Stillen ist etwas Persönliches und Privates
    Ich halte es für sehr wichtig und ich wünsche mir, dass das Stillen zukünftig kein vorwiegend politisches Anliegen mehr ist. Wir sollten wegkommen von der Propagierung und Glorifizierung des Stillens durch die verschiedensten Institutionen – das geschieht ohnehin nicht immer aus uneigennützigen Gründen. Stillen sollte ein privates Geschehen sein, das als solches allgemein respektiert wird.
    Stillen ist etwas Persönliches, etwas Intimes. Es geht keinen etwas an außer Mutter, Vater und Kind. Diese Privatsphäre braucht einen unbedingten Schutz vor Einmischung von außen, mag sie auch noch so gut gemeint sein. Stillen ist Ernähren, ist Geben und Nehmen, es ist ein mehrschichtiges Geschehen zwischen Liebe und Ablehnung. Stillen befindet sich zwischen Nähe und Distanz, beides muss möglich sein. Stillen sollte nichts Ideologisches an sich haben. Und es muss auch erlaubt sein, nicht zu stillen, ohne dass eine Mutter sich als Rabenmutter fühlen muss.
    Fazit: Was ist eine gute Mutter? Mit Elisabeth Badinters Worten gesprochen ist das eine Frau, der es gelingt, »eine gewisse Distanz zu ihrem Kind zu halten, nicht zu nah, nicht zu weit weg zu sein, ihm zu geben, was es braucht, nicht zu abwesend und nicht ständig anwesend zu sein. Irgendetwas genau dazwischen …« (Interview mit Elisabeth Badinter, 23.08.2010).

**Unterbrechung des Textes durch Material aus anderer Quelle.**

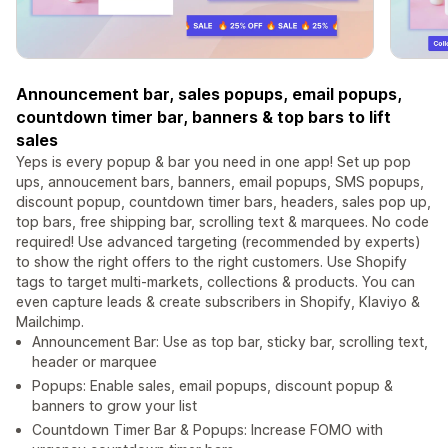
Announcement bar, sales popups, email popups,
countdown timer bar, banners & top bars to lift
sales
Yeps is every popup & bar you need in one app! Set up pop
ups, annoucement bars, banners, email popups, SMS popups,
discount popup, countdown timer bars, headers, sales pop up,
top bars, free shipping bar, scrolling text & marquees. No code
required! Use advanced targeting (recommended by experts)
to show the right offers to the right customers. Use Shopify
tags to target multi-markets, collections & products. You can
even capture leads & create subscribers in Shopify, Klaviyo &
Mailchimp.
Announcement Bar: Use as top bar, sticky bar, scrolling text,
header or marquee
Popups: Enable sales, email popups, discount popup &
banners to grow your list
Countdown Timer Bar & Popups: Increase FOMO with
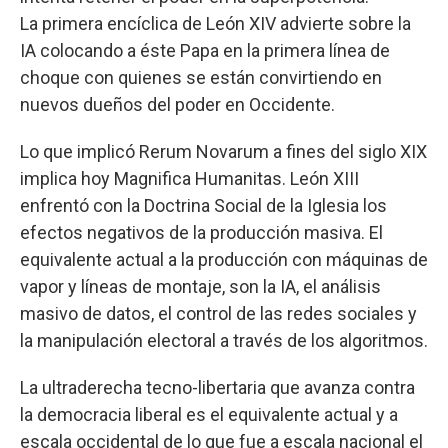
La primera encíclica de León XIV advierte sobre la
IA colocando a éste Papa en la primera línea de
choque con quienes se están convirtiendo en
nuevos dueños del poder en Occidente.
Lo que implicó Rerum Novarum a fines del siglo XIX
implica hoy Magnifica Humanitas. León XIII
enfrentó con la Doctrina Social de la Iglesia los
efectos negativos de la producción masiva. El
equivalente actual a la producción con máquinas de
vapor y líneas de montaje, son la IA, el análisis
masivo de datos, el control de las redes sociales y
la manipulación electoral a través de los algoritmos.
La ultraderecha tecno-libertaria que avanza contra
la democracia liberal es el equivalente actual y a
escala occidental de lo que fue a escala nacional el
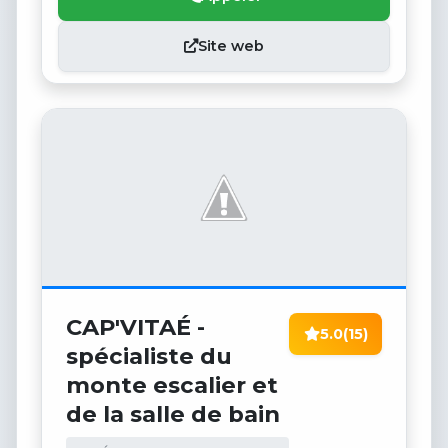
Site web
CAP'VITAÉ -
5.0
(15)
spécialiste du
monte escalier et
de la salle de bain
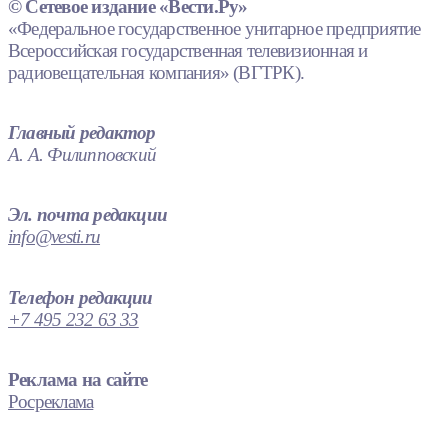
© Сетевое издание «Вести.Ру»
«Федеральное государственное унитарное предприятие
Всероссийская государственная телевизионная и
радиовещательная компания» (ВГТРК).
Главный редактор
А. А. Филипповский
Эл. почта редакции
info@vesti.ru
Телефон редакции
+7 495 232 63 33
Реклама на сайте
Росреклама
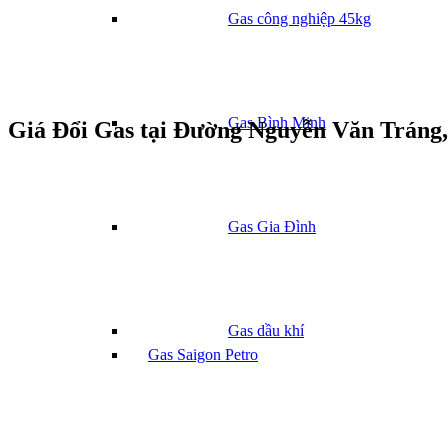
Gas công nghiệp 45kg
Gas Bình Minh
Giá Đổi Gas tại Đường Nguyễn Văn Tráng
Gas Gia Đình
Gas dầu khí
Gas Saigon Petro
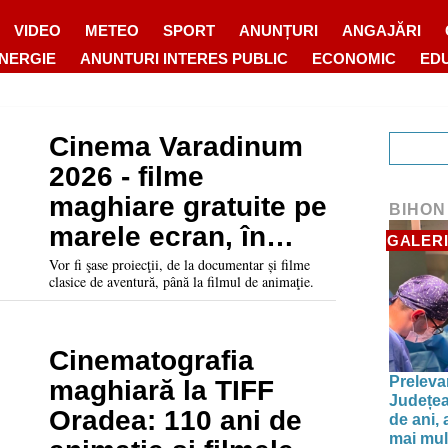
VIDEO
METEO
SPORT
ANUNȚURI
ANGAJĂRI
ENERGIE
ANUNTURI INTERES PUBLIC
ECONOMIC
ED
Cinema Varadinum
2026 - filme
maghiare gratuite pe
BIHON
marele ecran, în
GALERI
cadrul Festum
Vor fi şase proiecţii, de la documentar și filme
clasice de aventură, până la filmul de animaţie.
Varadinum
Cinematografia
Preleva
maghiară la TIFF
Județea
Oradea: 110 ani de
de ani, 
mai mult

    6  BFHI ist die Abkürzung für »Initiative Babyfreundliches Krankenhaus«. Unter BFHI-Kriterien versteht man, dass Kinder, die nicht direkt an der Brust trinken, Mutter- oder Frauenmilch ausdrücklich nicht mit der Flasche erhalten, sondern dass spezielle Zufüttermethoden für gestillte Kinder angewendet werden.
    7  In diese Berechnung wurden alle kindlichen Fälle von Darmentzündungen, Mittelohrentzündungen, Atemwegsinfektionen, Neurodermitis, Asthma, Typ-I-Diabetes, Übergewicht sowie plötzlichem Kindstod einbezogen, die durch das Stillen hätten vermieden werden können.